SG Koblenz: Grundstückverkauf zu Begründung eines Anspruchs auf Hartz IV ist nichtig

Eine Hauseigentümerin, die ihr Hausgrundstück an ihren Prozessbevollmächtigten verkauft, um Hartz-IV-Leistungen zu erhalten, handelt sittenwidrig, wenn sie sich den Kaufpreis nicht vor ihrem Rentenbeginn auszahlen lässt und verlangt, ihre Miete solle vom Sozialamt bezahlt werden. Dies hat das Sozialgericht Koblenz entschieden und den Kaufvertrag für sittenwidrig und damit nichtig erklärt (Urteil vom 17.10.2017, Az.: S 14 AS 883/15).

Haus im Zusammenhang mit Hartz-IV-Klage an Prozessbevollmächtigten verkauft

Die Klägerin, eine alleinstehende Arbeitslose aus dem Westerwald, bemüht sich seit Jahren um Hartz-IV-Leistungen. Das zuständige Jobcenter lehnte eine entsprechende Leistungsgewährung ab, weil die Frau über Vermögen verfüge, und zwar in Gestalt eines von ihr selbst bewohnten Eigenheims. Zur Überbrückung sind ihr lediglich Darlehen gewährt worden. Ein selbstgenutztes Eigenheim ist an sich zwar als Vermögen geschützt. Das gilt allerdings dann nicht, wenn es unangemessen groß ist. Alleinstehenden wird dabei im Regelfall eine Wohnfläche von 90 Quadratmetern zugebilligt. Die hier betroffene Immobilie hat jedoch eine Wohnfläche von mehr als 150 Quadratmetern und ist damit unangemessen groß. Während des laufenden Gerichtsverfahrens hat die Klägerin das Haus an ihren Rechtsanwalt verkauft, der sie in dem gerichtlichen Verfahren von Anfang an vertreten hat. Der vereinbarte Kaufpreis soll nach dem Vertrag erst nach mehr als zehn Jahren gezahlt werden, wenn die Klägerin längst im Rentenalter ist. Gleichzeitig hat sich die Klägerin dem Anwalt gegenüber verpflichtet, für den Verbleib in dem Haus eine monatliche Miete zu zahlen. Für diese Miete soll nach den Vorstellungen beider das Jobcenter aufkommen.
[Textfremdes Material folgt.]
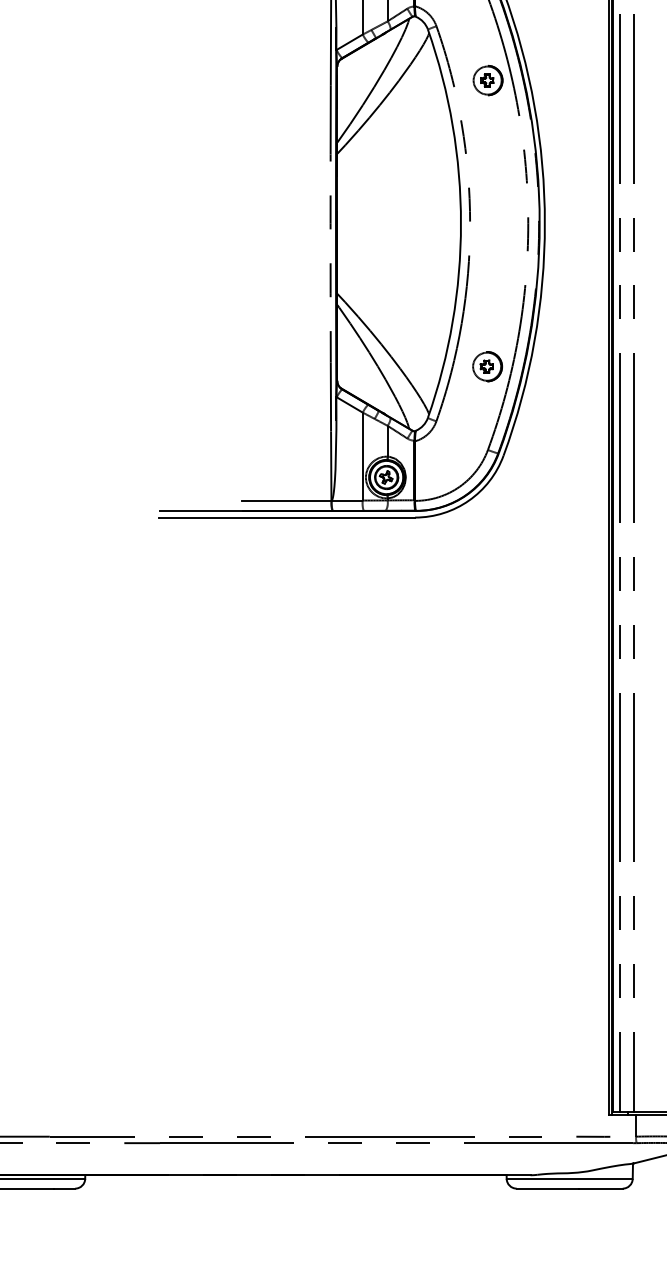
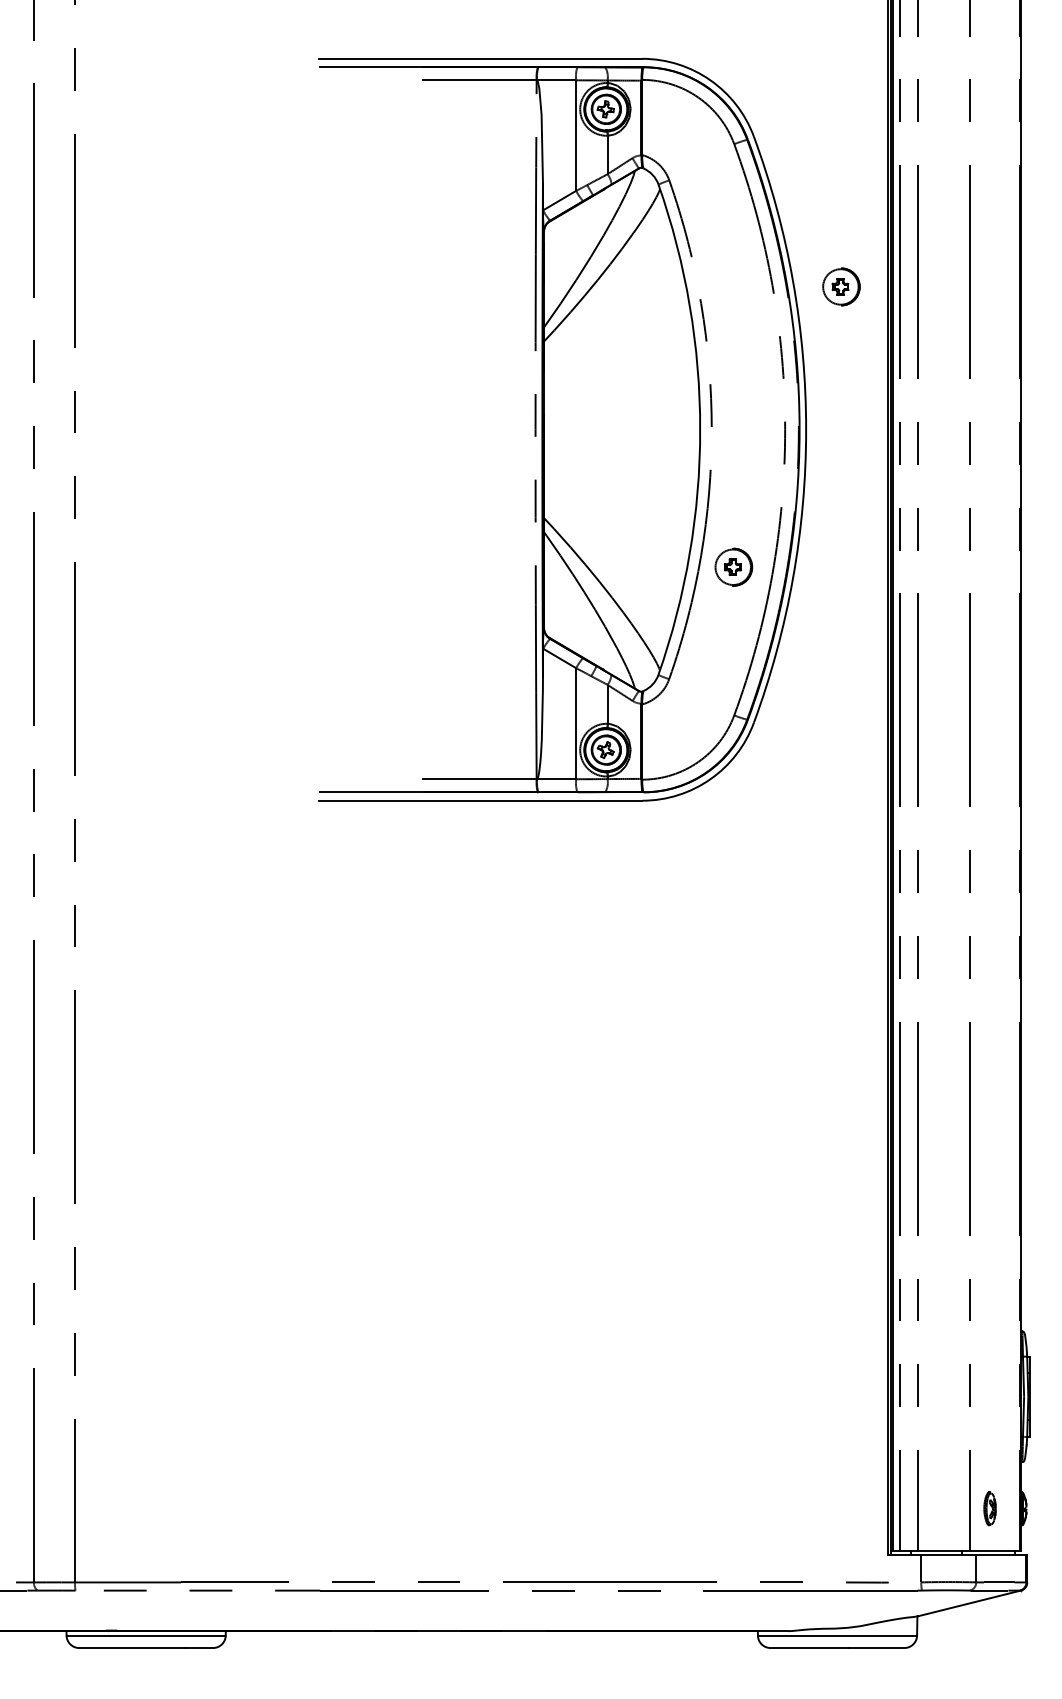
part: (488, 80) -> (841, 286), moved
part: (487, 366) -> (733, 566), moved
SG: Vertrag wegen Sittenwidrigkeit nichtig

Diese Erwartung wird sich nicht erfüllen, jedenfalls nicht nach dem Urteil des SG. Dieses hat die Klage abgewiesen und festgestellt, dass der Kaufvertrag sittenwidrig und damit nichtig sei. Demgemäß bleibe die Klägerin Hauseigentümerin und sei nicht vermögenslos. Der notarielle Kaufvertrag sei nur geschlossen worden, um sich zulasten der Allgemeinheit zu bereichern. Das gelte auch für den Anwalt, denn dieser wolle eine vom Jobcenter bezahlte Miete kassieren, ohne für das Haus bezahlt zu haben. Als besonders merkwürdig wertete es das Gericht, dass der Anwalt nach dem notariellen Vertrag die vom Jobcenter finanzierte Miete sogar behalten könnte, wenn er das Haus später an die Klägerin zurückübereignet. In diesem Fall hätte er über Jahre eine von der Allgemeinheit finanzierte Miete für ein Haus erhalten, für das er nie irgendetwas bezahlt habe.

SG Koblenz, Urteil vom 17.10.2017 - S 14 AS 883/15

Redaktion beck-aktuell, 10. November 2017.